#### [Énoncé 1]
D'après le texte sur le coffret du petit chimiste, quelles sont les deux seules substances fournies dans la boîte ?

Petit chimiste recherche... produits chimiques
Destiné aux plus de 8 ans, il respecte en outre la sécurité des jeunes utilisateurs : il est garanti sans danger car… sans produits chimiques.
En peu de temps, notre communauté prend connaissance de « l’affaire ». Dès lors, on ne compte plus les messages sarcastiques, les commentaires goguenards, les haussements d’épaule et les yeux levés au ciel. « Faut-il être stupide pour imaginer possible de faire de la chimie sans produits chimiques… »
Essayons toutefois d’analyser l’anecdote en imaginant, pour une fois, que les concepteurs du coffret, pour ne pas être chimistes, ne sont peut-être pas pour autant des imbéciles heureux. Si l’expression est comique, qu’ont-ils toutefois réellement voulu dire et par quoi auraient-ils pu la remplacer ? Assurément, c’est la notion de danger qui est ici mise en exergue, et l’on constate en effet que les deux seules substances fournies dans la boîte sont l’inoffensif bicarbonate de sodium et le glycérol commun. Le slogan ne précise-t-il pas : « Avec des produits ménagers » ? « Sans produits chimiques » doit donc être entendu comme « Sans substances dangereuses ». L’observation est récurrente : le non-chimiste emploie le terme produit chimique à la place de substance dangereuse. Pourquoi ?

#### [Liste des entrées]
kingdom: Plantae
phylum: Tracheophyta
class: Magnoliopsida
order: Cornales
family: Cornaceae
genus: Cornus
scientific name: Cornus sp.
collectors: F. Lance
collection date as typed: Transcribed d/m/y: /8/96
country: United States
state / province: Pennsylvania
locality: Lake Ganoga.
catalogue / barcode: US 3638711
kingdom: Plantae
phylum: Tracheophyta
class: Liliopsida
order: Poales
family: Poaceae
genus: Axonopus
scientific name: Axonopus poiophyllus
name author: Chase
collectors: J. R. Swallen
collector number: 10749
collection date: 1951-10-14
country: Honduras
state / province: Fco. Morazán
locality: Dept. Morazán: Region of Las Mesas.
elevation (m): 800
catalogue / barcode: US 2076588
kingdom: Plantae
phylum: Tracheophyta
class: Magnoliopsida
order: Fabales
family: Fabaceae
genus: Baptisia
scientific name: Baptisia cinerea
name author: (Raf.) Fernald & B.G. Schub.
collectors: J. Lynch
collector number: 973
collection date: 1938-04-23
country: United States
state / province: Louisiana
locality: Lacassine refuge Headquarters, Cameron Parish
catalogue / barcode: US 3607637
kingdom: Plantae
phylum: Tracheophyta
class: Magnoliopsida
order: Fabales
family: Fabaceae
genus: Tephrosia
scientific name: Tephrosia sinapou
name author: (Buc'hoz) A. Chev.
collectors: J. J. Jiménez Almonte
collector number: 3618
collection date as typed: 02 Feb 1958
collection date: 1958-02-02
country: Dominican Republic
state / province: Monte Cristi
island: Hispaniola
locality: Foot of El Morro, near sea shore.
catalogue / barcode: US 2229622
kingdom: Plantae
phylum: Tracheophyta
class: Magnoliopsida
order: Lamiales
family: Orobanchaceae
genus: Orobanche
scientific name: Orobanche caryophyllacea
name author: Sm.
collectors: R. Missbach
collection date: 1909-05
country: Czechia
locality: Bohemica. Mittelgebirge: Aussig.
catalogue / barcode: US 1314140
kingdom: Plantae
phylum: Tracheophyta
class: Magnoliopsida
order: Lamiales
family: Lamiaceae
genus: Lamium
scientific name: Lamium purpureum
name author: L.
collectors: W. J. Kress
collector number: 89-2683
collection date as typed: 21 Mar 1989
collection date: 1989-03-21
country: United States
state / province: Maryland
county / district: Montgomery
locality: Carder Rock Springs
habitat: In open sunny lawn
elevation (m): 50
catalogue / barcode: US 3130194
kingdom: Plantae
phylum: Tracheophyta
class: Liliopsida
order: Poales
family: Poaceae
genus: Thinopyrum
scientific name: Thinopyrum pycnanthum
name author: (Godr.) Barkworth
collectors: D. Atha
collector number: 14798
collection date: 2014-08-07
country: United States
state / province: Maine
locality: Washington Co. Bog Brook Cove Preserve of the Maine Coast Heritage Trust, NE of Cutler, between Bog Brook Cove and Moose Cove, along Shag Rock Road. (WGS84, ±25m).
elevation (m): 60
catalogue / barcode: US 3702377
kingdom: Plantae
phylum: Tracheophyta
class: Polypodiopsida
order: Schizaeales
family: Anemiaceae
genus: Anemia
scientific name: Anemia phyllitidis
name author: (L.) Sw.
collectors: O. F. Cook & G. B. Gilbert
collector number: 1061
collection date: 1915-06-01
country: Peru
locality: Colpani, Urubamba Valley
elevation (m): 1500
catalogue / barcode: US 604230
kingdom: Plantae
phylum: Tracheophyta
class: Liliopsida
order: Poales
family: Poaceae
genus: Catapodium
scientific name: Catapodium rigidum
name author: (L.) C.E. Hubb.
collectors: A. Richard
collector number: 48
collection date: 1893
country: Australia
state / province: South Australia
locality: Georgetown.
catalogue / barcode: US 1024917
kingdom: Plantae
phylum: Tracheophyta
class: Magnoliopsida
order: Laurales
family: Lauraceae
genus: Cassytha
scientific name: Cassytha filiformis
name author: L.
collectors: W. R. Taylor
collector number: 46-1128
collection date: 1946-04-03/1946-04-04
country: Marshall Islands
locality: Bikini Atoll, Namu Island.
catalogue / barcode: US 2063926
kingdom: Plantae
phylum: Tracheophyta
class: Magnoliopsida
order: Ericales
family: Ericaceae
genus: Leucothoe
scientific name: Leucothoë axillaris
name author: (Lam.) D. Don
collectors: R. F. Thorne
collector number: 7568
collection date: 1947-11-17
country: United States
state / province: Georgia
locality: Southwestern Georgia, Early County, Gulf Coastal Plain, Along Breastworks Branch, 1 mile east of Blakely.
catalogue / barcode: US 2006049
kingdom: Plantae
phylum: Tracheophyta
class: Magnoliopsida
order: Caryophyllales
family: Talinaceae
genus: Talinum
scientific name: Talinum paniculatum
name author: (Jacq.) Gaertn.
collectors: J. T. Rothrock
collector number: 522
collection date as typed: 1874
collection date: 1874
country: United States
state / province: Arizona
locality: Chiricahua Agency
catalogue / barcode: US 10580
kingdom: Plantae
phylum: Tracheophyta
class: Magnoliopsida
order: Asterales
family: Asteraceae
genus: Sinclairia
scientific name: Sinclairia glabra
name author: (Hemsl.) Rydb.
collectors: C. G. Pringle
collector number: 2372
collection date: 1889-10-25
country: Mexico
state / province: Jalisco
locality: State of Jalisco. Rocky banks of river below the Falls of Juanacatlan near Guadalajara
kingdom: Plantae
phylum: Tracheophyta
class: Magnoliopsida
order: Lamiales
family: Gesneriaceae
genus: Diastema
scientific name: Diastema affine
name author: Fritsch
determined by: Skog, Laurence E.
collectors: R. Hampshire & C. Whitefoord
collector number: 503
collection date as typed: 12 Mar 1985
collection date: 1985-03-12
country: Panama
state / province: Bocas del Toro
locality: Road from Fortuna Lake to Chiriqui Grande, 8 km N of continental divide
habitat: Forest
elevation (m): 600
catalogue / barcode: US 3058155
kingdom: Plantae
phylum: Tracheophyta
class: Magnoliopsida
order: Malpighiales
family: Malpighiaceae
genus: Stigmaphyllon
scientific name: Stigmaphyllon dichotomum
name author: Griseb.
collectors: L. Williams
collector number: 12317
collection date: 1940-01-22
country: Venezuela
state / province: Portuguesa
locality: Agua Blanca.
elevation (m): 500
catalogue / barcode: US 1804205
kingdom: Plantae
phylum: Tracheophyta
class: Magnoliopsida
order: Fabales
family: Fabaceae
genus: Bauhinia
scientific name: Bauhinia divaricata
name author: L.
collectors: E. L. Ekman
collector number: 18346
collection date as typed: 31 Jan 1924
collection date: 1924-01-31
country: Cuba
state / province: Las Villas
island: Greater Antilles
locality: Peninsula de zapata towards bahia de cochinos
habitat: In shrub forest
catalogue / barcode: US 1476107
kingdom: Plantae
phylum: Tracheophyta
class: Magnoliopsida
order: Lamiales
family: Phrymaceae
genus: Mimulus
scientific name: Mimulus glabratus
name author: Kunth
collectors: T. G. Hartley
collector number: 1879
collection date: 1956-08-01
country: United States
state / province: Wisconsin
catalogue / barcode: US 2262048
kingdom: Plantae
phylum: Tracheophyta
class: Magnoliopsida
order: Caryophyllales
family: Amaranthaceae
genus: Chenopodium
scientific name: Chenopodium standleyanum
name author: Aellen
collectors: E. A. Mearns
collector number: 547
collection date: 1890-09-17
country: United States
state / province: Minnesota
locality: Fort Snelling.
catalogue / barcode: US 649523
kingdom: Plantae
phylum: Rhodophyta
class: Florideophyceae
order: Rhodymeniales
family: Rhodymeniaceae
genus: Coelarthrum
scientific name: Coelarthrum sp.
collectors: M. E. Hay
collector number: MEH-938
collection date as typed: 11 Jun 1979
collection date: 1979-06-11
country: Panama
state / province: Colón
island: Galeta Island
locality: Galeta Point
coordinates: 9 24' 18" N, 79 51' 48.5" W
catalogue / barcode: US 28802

#### [Énoncé 2]
Recopiez à l'identique les entrées ci-dessus, depuis leur toute première ligne jusqu'à la ligne contenant « catalogue / barcode: US 3638711 », celle-ci incluse.

#### [Réponse finale 1]
L'inoffensif bicarbonate de sodium et le glycérol commun.

#### [Réponse finale 2]
kingdom: Plantae
phylum: Tracheophyta
class: Magnoliopsida
order: Cornales
family: Cornaceae
genus: Cornus
scientific name: Cornus sp.
collectors: F. Lance
collection date as typed: Transcribed d/m/y: /8/96
country: United States
state / province: Pennsylvania
locality: Lake Ganoga.
catalogue / barcode: US 3638711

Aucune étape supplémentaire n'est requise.